Of the lines in the material below, print only those from the one containing "potted plant: none" to the one containing "coffee cup: present", ends included, exactly as written and without pictures.

*Input material*:
-.-.-
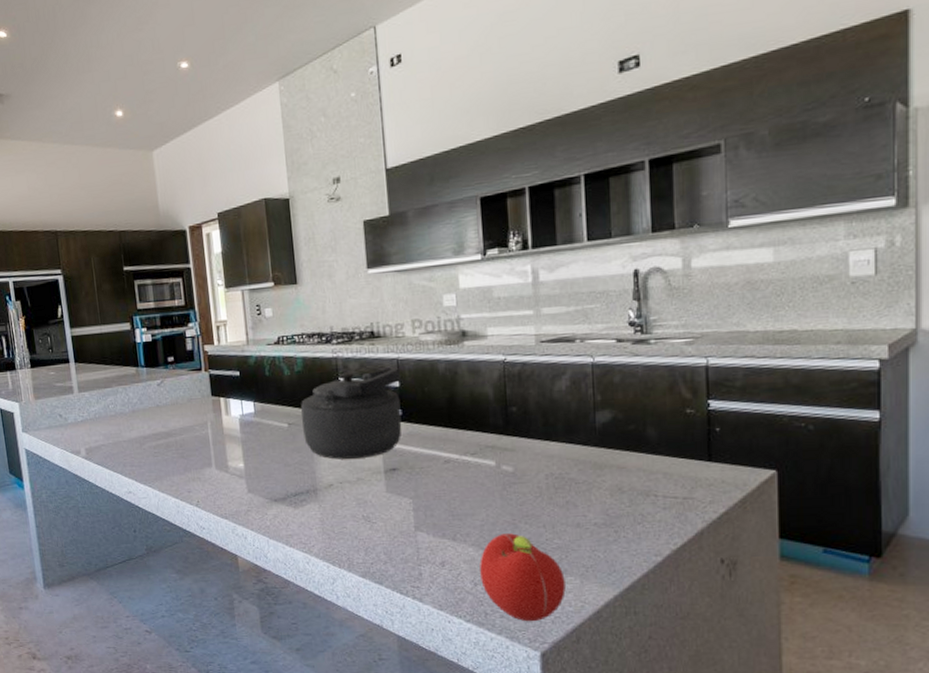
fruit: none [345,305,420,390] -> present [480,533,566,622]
-.-.-
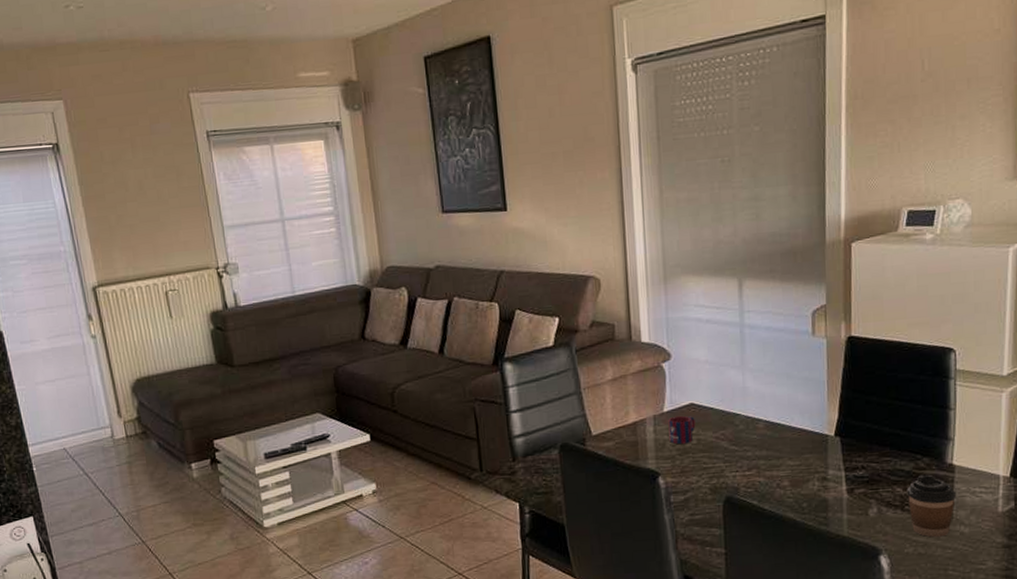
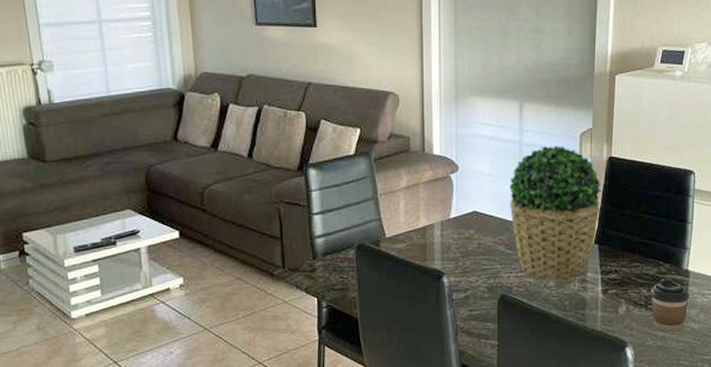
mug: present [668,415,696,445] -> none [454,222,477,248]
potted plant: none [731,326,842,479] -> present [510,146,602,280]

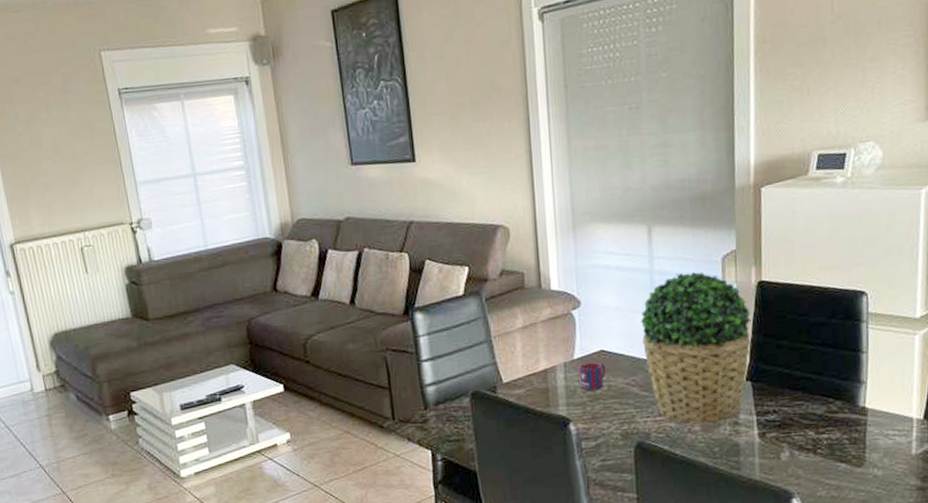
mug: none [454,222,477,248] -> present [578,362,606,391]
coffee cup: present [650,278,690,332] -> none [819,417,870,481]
-.-.-
*The completed task*:
potted plant: none [731,326,842,479] -> present [510,146,602,280]

mug: none [454,222,477,248] -> present [578,362,606,391]
coffee cup: present [650,278,690,332] -> none [819,417,870,481]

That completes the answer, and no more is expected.